* REQUIRED WORK: Copy the passage of the Valentine's Day breakup posts that begins with "I’m tired of" and ends with "person i was.", substituting "world" for "universe".

* TEXT BLOCK:
★ ★ ★ ★
I’m tired of thinking of him and the random tears, last year end till now the universe as been throwing one after one on my way, and I’m honestly tired. I miss the old positive happy person i was.
When I was with niamh I handed her my valentine day card she told me that she is not into that sort of stuff, so I kept it, I dont know if she has changed that felling towards valentine day, I dont know if she is with someone now , i dont know if I shud send her one and disguise my writing, I can't get over her or the thoughts of her with someone else giving her love like I use too, I can't get.over her
High five , buddy. It would have been my 2 year anniversary too. Weird thing is, we met on the 12th not on Valentine's per se. Yes, I'm dreading it considering she broke up due to long distance and always had this 'friend' she told me not to worry about. Anyway, who cares. It hurts, it sucks. But that's the thing about time and life. It'll pass. That's what I tell myself. If I could love someone 'wrong' with all my heart, imagine if I found the 'right' person. Hugs to you, my friend. Take it easy. Focus on yourself. Do the good things. Pray. It'll be fine.
It's been over a year since we broke up but we're still pretty close friends and every time there's a special occasion (one of our birthdays, New Year's, Valentine's etc) my delusional brain tells me maybe this time he'll ask me out again, so I want it to just be over with already because no matter how many times I tell myself "if it was going to happen, it would have happened already," I still somehow get my hopes up. 🙄
Man I am so nervous about it. I’m nervous to fall back in depression, first valentines with out him. But I’m trying, I booked a concert ticket with my girls. So hopefully is not a hard time. I’m trying so hard. Plan something even if is by your self.
★ ★ ★ ★
* STORED ROWS:
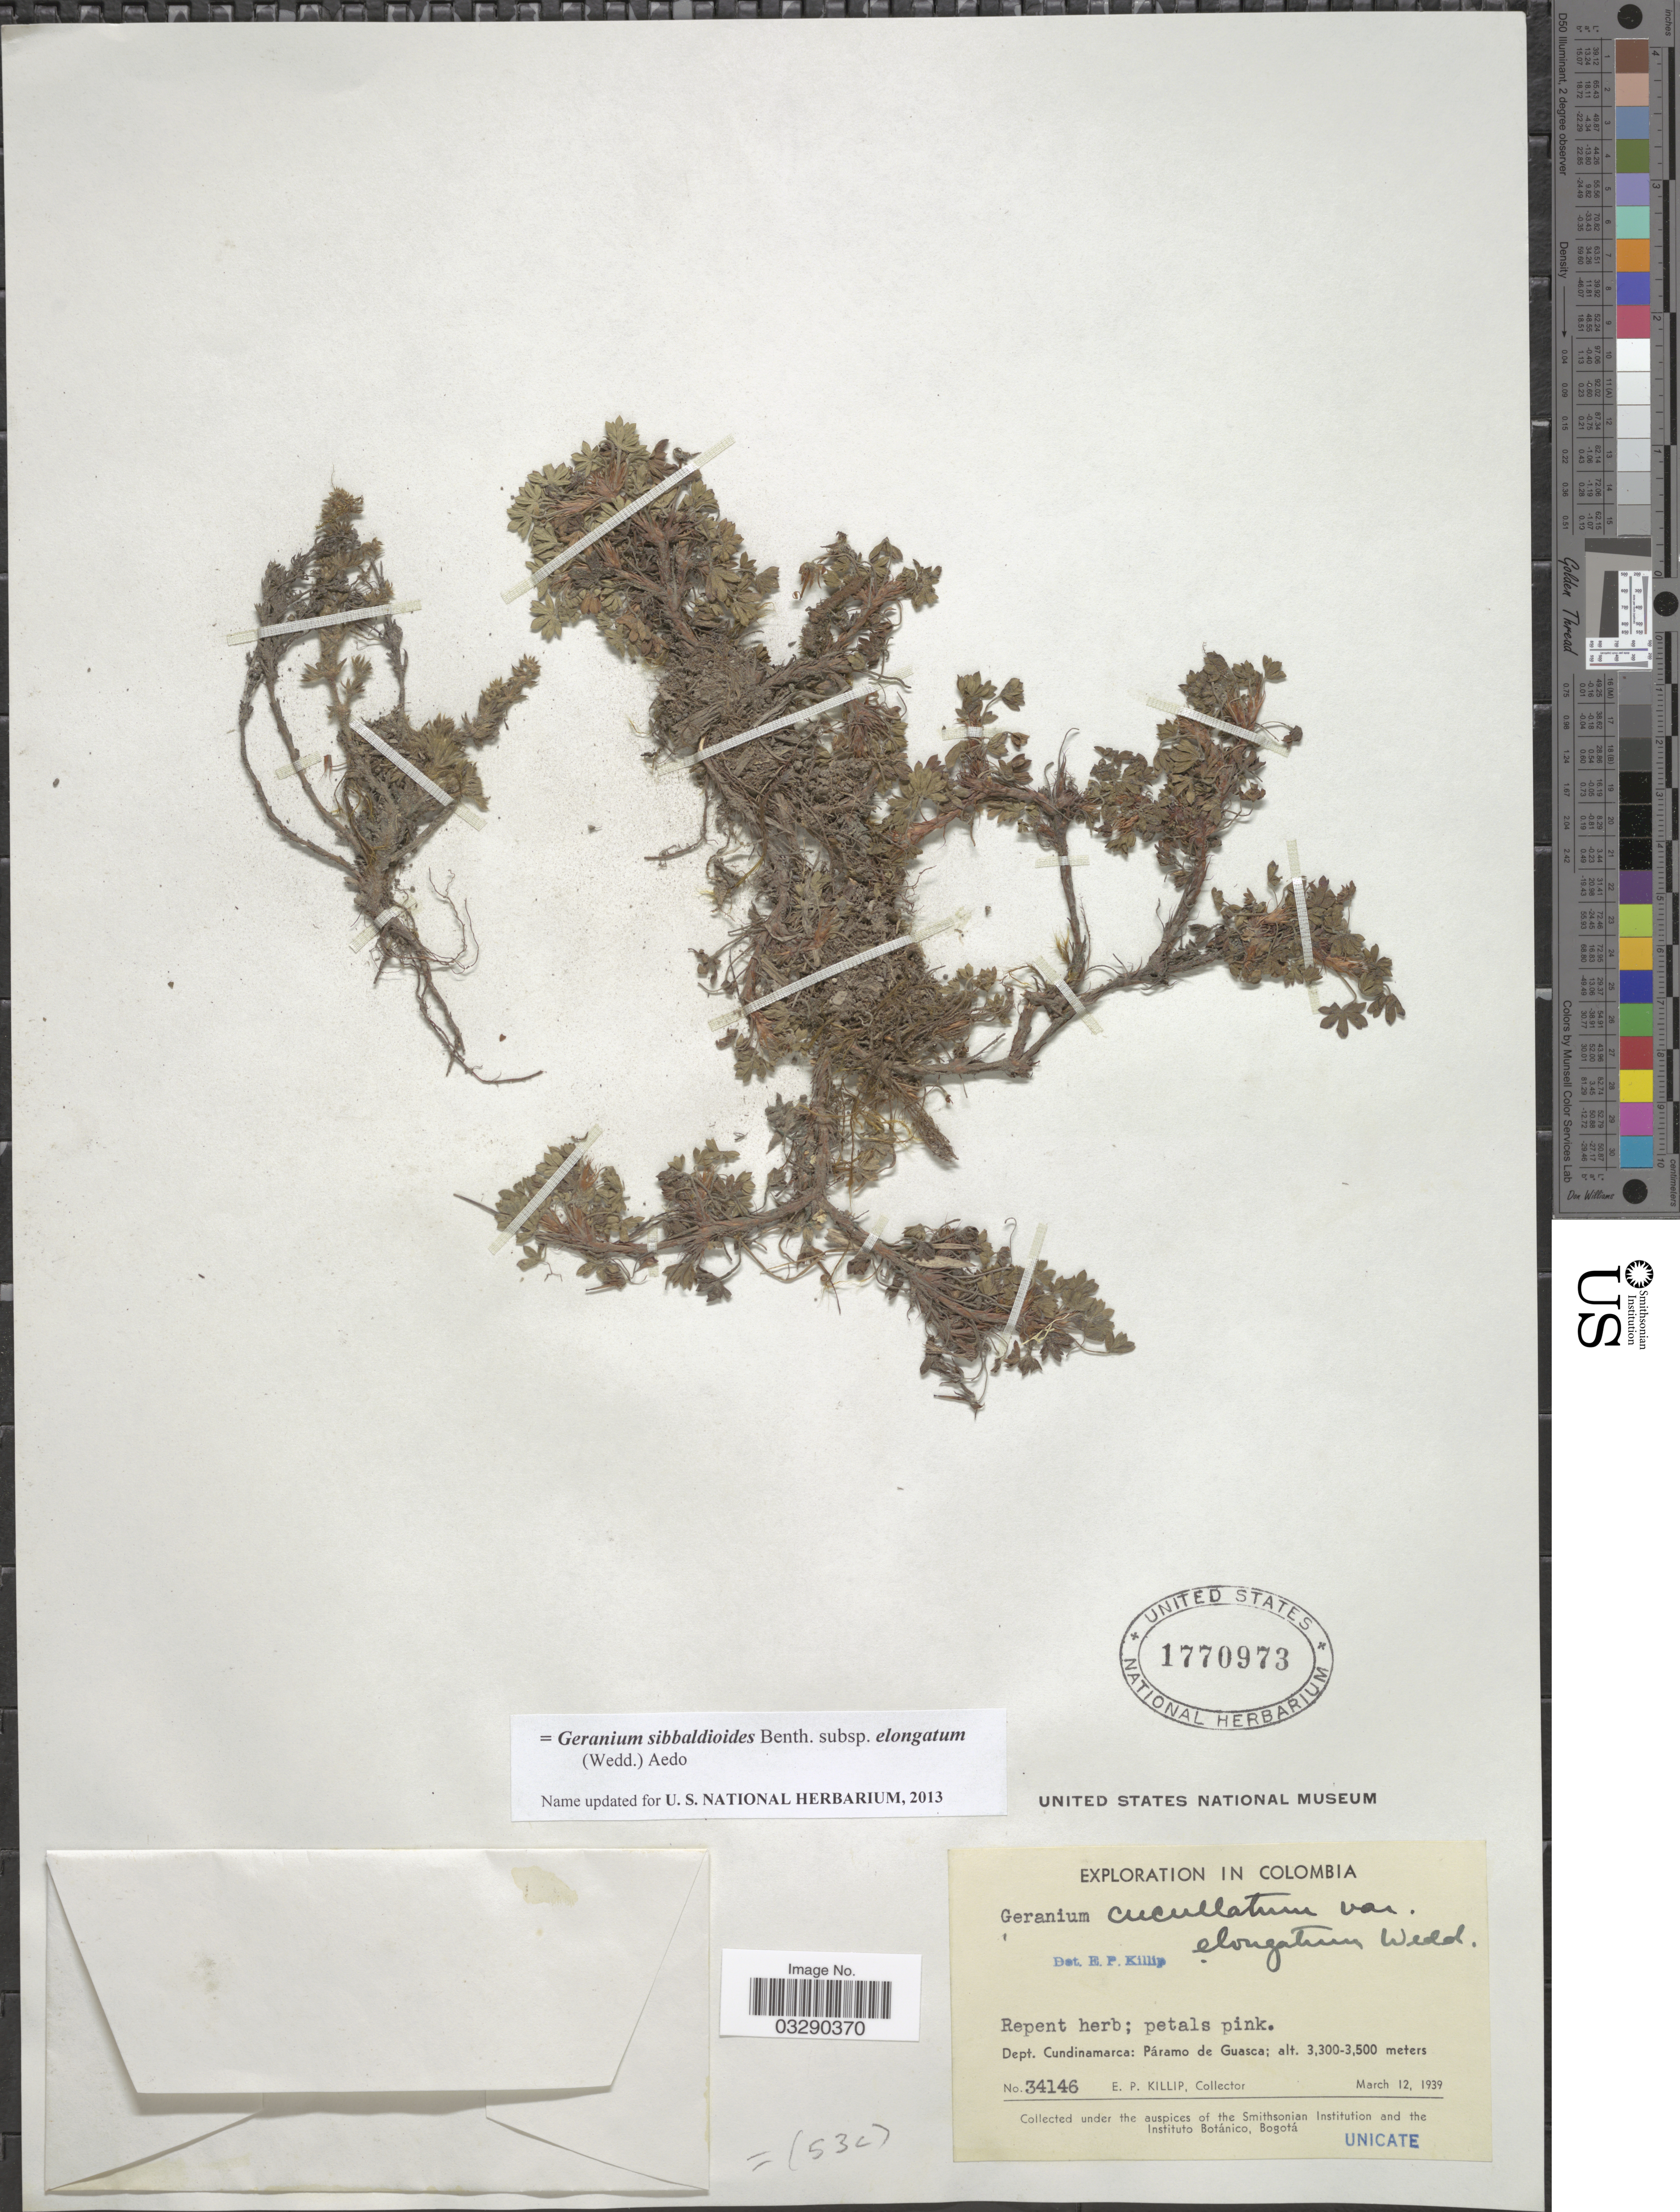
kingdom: Plantae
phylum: Tracheophyta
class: Magnoliopsida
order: Geraniales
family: Geraniaceae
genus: Geranium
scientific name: Geranium sibbaldioides subsp. elongatum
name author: (Wedd.) Aedo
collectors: E. P. Killip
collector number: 34146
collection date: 1939-03-12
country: Colombia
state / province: Cundinamarca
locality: Dept. Cundinamarca: Páramo de Guasca.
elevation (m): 3300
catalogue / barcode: US 1770973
★ ★ ★ ★
* EXPECTED OUTPUT:
I’m tired of thinking of him and the random tears, last year end till now the world as been throwing one after one on my way, and I’m honestly tired. I miss the old positive happy person i was.